All three male members of our household love fishing. Actually, the female cat probably would, too. So, this week, I attempted to jump onto the fishing bandwagon with some fishing- themed literacy activities.
This game is as simple as a sensory bin (mixing bowl), with cotton wool, letters and net. As Little scooped the letters out, we practiced the sound, then the ‘real’ name of the letter, and what object or animal we could think of, starting with that initial.
The prevailing thought these days, in the Early Years world, is to just teach the phonetic sound; ‘mmmmmm’, or ‘p’, rather than as we used to say, in the olden days; ‘em’ or ‘pee’. I tend to do both:
“What sound is it?

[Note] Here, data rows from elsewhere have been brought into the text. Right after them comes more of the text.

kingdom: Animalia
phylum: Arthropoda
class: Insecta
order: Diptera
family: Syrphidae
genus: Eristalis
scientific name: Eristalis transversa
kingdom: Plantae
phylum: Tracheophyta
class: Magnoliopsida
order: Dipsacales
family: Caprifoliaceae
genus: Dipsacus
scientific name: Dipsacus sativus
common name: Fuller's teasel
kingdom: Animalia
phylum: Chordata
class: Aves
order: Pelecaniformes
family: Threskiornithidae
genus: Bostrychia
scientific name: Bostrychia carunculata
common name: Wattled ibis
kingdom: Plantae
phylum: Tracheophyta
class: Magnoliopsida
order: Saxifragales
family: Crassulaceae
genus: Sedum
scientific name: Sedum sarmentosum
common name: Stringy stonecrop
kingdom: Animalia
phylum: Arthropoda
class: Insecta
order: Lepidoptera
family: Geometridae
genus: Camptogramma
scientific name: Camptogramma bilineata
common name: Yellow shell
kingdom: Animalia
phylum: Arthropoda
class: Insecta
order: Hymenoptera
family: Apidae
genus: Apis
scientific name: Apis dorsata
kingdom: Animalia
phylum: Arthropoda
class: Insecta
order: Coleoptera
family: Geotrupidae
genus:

That’s right, it’s mmmm, the letter em, mmmm for Mummy.”
Is it right or wrong? Who knows, Big (aged 5) has never been confused by this method. I guess if a child was finding it tricky, you could stick to the phonetic sound (mmmmm) as that is how they will be taught it later, in school. For anyone interested in reading up on methods for teaching phonics, Read, Write, Inc. and Jolly Phonics are both used widely in settings.
Magnetic letters are cheap and cheerful, and we already had a magnetic fishing rod from another game. I’ve also seen this activity, on Pinterest, but done with a stick, string and paperclip for a fishing rod!
Little is only young, so we kept it short and fun, remembering that small amounts, often is the way forward with any type of learning.
Top tip for letter recognition at home: Keep the activity out for a few days and casually put it down in different rooms at different times; whilst waiting for the bath to run, cooking in the kitchen, outside in the garden, on the sofa…
Often, Little’s confidence starts to build over time,as he gets used to the game, and he’ll start initiating the letter sounds and asking questions, himself:
“Well nearly, that’s actually a g, letter gee, a g for Granny. This one over here is an e for elephant. Well done!”
As well as being able to talk about the letters and reinforce the sounds, any chance children have to feel and move letters is useful for their wider understanding of what the shape looks like from different angles; ultimately learning that these shapes make up language, both written and verbal. Sometimes I sit with Little and talk about them, sometimes I back off and let him potter with them. I’m never quite sure about the balance of directed activities to organic, child initiated ones, so these days I just play it by ear and relax! He usually lets me know what he wants to do 😉
At least it is the Easter holidays now, and guess what top of the agenda is?!